I am kind of wondering about the Tibetan words for “edition/editing” (zhu dag or zhus dag) and “to edit” (zhu dag byed pa). Has anyone already “hinterfragt” (lit. “asked behind” = “ scrutinised”) them? What does zhu/zhus and dag here really mean? Remarkably, zhu ba in the sense of “to edit” does not seem to be lexically attested. But obviously zhu (or its perfect form zhus) in zhu/zhus dag (“edition/editing”) has been derived from zhu ba in the sense of “to request,” “to make a petition,” and so on (Jäschke 1881: s.v.). But what has “edition” to do with “to request”? And what is the component dag (which seems to be mean something “pure”) doing here?
Here is a possible explanation or speculation: In the Tibetan context, dissemination of Buddhism (particularly during the early phase) has been intricately linked with translation and transmission of Buddhist scriptures and treatises. Edition or revision of translation has been seen as a culmination of translation.
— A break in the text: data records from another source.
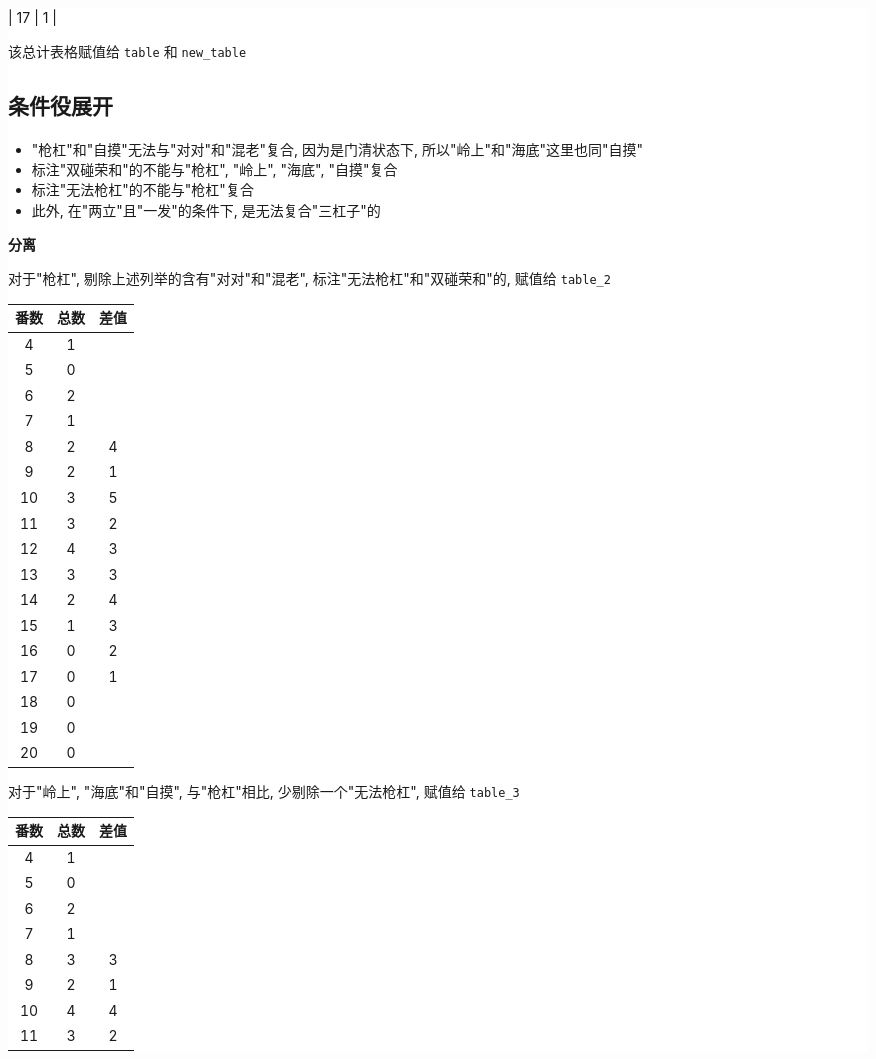 | 17 | 1  |

该总计表格赋值给 `table` 和 `new_table`

## 条件役展开

- "枪杠"和"自摸"无法与"对对"和"混老"复合, 因为是门清状态下, 所以"岭上"和"海底"这里也同"自摸"
- 标注"双碰荣和"的不能与"枪杠", "岭上", "海底", "自摸"复合
- 标注"无法枪杠"的不能与"枪杠"复合
- 此外, 在"两立"且"一发"的条件下, 是无法复合"三杠子"的

**分离**

对于"枪杠", 剔除上述列举的含有"对对"和"混老", 标注"无法枪杠"和"双碰荣和"的, 赋值给 `table_2`

| 番数 | 总数 | 差值 |
|:--:|:--:|:--:|
| 4  | 1  |    |
| 5  | 0  |    |
| 6  | 2  |    |
| 7  | 1  |    |
| 8  | 2  | 4  |
| 9  | 2  | 1  |
| 10 | 3  | 5  |
| 11 | 3  | 2  |
| 12 | 4  | 3  |
| 13 | 3  | 3  |
| 14 | 2  | 4  |
| 15 | 1  | 3  |
| 16 | 0  | 2  |
| 17 | 0  | 1  |
| 18 | 0  |    |
| 19 | 0  |    |
| 20 | 0  |    |

对于"岭上", "海底"和"自摸", 与"枪杠"相比, 少剔除一个"无法枪杠", 赋值给 `table_3`

| 番数 | 总数 | 差值 |
|:--:|:--:|:--:|
| 4  | 1  |    |
| 5  | 0  |    |
| 6  | 2  |    |
| 7  | 1  |    |
| 8  | 3  | 3  |
| 9  | 2  | 1  |
| 10 | 4  | 4  |
| 11 | 3  | 2  |
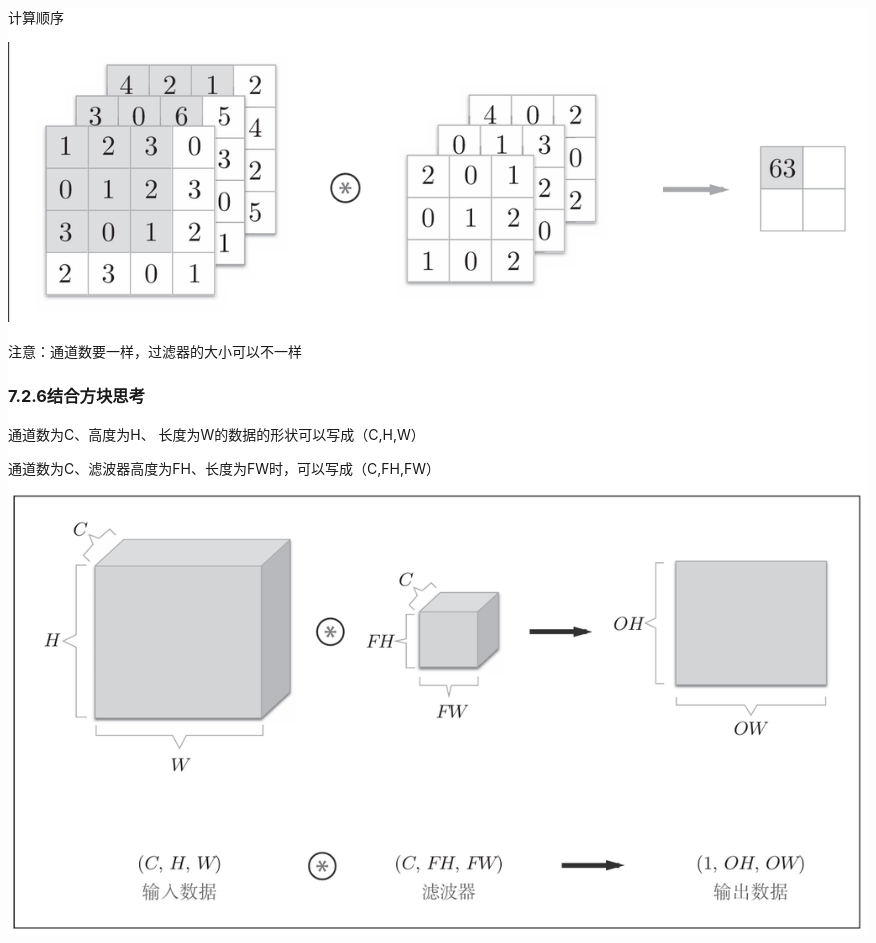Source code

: 计算顺序

![](%E6%B7%B1%E5%BA%A6%E5%AD%A6%E4%B9%A0/3%E7%BB%B4%E6%95%B0%E6%8D%AE%E5%8D%B7%E7%A7%AF%E8%BF%90%E7%AE%97%E7%9A%84%E8%AE%A1%E7%AE%97%E9%A1%BA%E5%BA%8F7.png)

注意：通道数要一样，过滤器的大小可以不一样

### 7.2.6结合方块思考

通道数为C、高度为H、 长度为W的数据的形状可以写成（C,H,W）

通道数为C、滤波器高度为FH、长度为FW时，可以写成（C,FH,FW）

![单个滤波器的计算](%E6%B7%B1%E5%BA%A6%E5%AD%A6%E4%B9%A0/%E5%8D%95%E9%80%9A%E9%81%93%E8%AE%A1%E7%AE%97.png)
In other words, a translation that has not undergone the processes of edition and revision is an incomplete translation. A scripture or treatise and the teaching or doctrine that it contains can be said to be transmitted in a (spiritual) meaningful way only if the scripture or treatise has been “translated, edited/revised, and established [i.e. by means of studying, contemplation, and meditation]” (bsgyur zhus gtan la phab pa). So edition in this context has been seen as act or process of “revision” or “correction,” and hence also as a kind of “polishing” and “purification.”
But how is this “edition/revision/correction/purification” done? It has been done by way of “consultation,” that is, often by “requesting” or “asking” (zhu ba) one or more persons of greater competency and authority to give their validation or suggestion and hence the process of “edition” seems to have been seen as a means of “authentication” or “certification.” I contend that zhu dag byed “to edit” includes zhu bar byed “to edit/validate” and dag par byed “to purify/polish.”
Note that a translator (lo tsā ba) in Tibetan is often glossed with “great editor” (zhu chen): zhu chen gyi lo tsā ba.